**Written task 1**. In the entries, could you turn the lines from the one containing "Reply from enesbaspinar" through the one containing "But I would not use this tool.。", both included, into a JSON list of strings with one string per line and blank lines omitted?

*** Opening of Text segment ***

Family stories allow school communities to connect with families in ways they had not thought possible – with those who have come before, those who are here, and those who are yet to be.
Stories . . . provide all the vital instruction we need to live a useful, necessary, and unbounded life – a life of meaning, a life worth remembering. ~ Clarissa Pinkola Estés
We all have family stories. Some long, some short; some happy, some sad; some full of struggle, some full of success; some outrageously unbelievable and some extraordinarily funny. What better way to connect with families than to share a story or two?
A Note to School
Last weekend, I went to a family gathering. I listened (again) to stories of my grandparents who grew up without transportation, communication, and the immediacy that characterizes today’s generation. Rituals and events that characterized my childhood – card games, family dinners, sleepovers, fishing expeditions, and road trips – flooded my memory. Last night, I began to tell my grandchildren stories of the past – of their grandparents and their parents. I want them to know where they have come from. I want their family stories to be part of their identity. I want them to see that they are not so very different and that we all have moments of happiness, sadness, silliness, and struggle. I wonder whether there is room to share these stories at school, and I wonder how they can help my children and grandchildren find their way in the world.

*** Close of Text segment ***
*** Opening of Task material ***

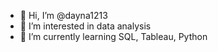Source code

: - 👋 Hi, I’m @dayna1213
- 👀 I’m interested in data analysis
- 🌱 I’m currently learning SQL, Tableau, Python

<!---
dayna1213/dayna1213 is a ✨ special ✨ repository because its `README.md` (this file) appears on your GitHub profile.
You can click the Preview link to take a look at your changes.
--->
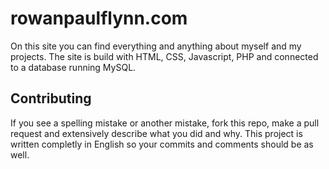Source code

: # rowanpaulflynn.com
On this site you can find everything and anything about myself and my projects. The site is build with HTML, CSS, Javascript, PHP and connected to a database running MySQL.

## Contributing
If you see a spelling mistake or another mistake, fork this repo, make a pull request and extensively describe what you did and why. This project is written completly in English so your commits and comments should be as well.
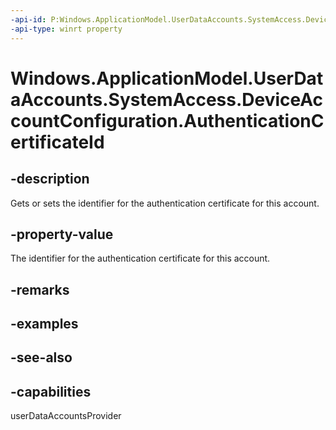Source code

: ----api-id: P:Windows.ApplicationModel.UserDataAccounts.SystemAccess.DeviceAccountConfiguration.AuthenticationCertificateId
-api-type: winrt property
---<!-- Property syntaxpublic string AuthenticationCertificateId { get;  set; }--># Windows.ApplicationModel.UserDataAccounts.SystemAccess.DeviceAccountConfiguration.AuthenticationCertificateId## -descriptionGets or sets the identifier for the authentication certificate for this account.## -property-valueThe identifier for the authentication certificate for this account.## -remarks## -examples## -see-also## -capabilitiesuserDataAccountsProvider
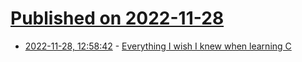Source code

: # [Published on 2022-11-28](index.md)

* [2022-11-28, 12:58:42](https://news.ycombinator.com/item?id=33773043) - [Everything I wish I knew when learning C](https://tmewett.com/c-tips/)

*** Close of Task material ***
*** Opening of Task material ***

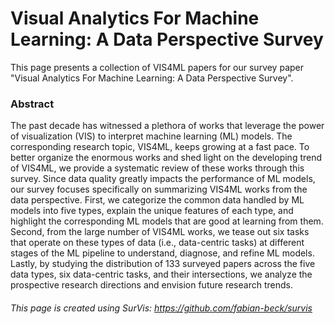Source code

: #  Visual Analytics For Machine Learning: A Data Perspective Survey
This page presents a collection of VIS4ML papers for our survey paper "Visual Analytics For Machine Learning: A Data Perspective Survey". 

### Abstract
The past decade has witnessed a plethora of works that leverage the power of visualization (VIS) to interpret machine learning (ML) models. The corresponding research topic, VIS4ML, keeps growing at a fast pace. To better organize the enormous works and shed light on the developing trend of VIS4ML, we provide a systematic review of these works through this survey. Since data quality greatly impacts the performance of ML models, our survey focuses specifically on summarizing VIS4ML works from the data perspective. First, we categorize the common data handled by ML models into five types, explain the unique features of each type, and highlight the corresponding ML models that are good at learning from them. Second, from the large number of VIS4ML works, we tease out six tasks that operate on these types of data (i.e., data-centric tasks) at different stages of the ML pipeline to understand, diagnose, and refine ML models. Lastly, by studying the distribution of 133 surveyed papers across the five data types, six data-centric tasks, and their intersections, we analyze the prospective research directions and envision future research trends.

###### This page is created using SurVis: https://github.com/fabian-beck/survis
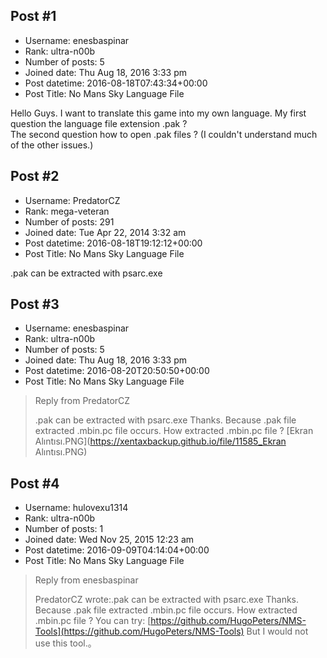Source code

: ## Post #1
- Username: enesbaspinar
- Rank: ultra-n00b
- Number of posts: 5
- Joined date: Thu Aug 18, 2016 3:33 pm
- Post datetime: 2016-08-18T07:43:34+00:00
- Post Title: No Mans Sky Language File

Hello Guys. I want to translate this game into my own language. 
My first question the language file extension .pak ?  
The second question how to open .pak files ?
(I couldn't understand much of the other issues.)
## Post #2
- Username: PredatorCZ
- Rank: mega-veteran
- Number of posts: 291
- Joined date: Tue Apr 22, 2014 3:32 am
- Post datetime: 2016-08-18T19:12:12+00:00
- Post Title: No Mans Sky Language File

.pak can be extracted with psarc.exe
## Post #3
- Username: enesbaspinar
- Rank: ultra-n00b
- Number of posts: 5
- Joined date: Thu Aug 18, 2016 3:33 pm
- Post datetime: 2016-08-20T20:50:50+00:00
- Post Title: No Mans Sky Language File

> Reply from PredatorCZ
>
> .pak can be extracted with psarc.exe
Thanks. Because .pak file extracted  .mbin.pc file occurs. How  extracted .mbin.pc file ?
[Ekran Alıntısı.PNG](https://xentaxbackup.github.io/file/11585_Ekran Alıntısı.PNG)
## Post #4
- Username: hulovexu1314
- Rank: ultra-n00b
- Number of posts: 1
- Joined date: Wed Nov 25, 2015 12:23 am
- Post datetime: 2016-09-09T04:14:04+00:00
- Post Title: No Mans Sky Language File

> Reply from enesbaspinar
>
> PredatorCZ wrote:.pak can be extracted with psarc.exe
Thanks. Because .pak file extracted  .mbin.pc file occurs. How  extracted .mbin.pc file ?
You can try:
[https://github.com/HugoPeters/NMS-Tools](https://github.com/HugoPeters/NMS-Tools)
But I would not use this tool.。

*** Close of Task material ***
*** Opening of Task material ***

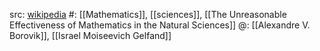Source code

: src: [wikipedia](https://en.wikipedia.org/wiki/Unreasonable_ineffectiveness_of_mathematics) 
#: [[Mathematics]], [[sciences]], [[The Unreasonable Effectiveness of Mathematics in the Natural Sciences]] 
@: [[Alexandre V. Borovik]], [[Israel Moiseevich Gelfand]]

*** Close of Task material ***

**Written task 2**. In the piece on family stories, what did the writer go to last weekend?

**Answer 1**.
[
  "> Reply from enesbaspinar",
  ">",
  "> PredatorCZ wrote:.pak can be extracted with psarc.exe",
  "Thanks. Because .pak file extracted  .mbin.pc file occurs. How  extracted .mbin.pc file ?",
  "You can try:",
  "[https://github.com/HugoPeters/NMS-Tools](https://github.com/HugoPeters/NMS-Tools)",
  "But I would not use this tool.。"
]

**Answer 2**. A family gathering.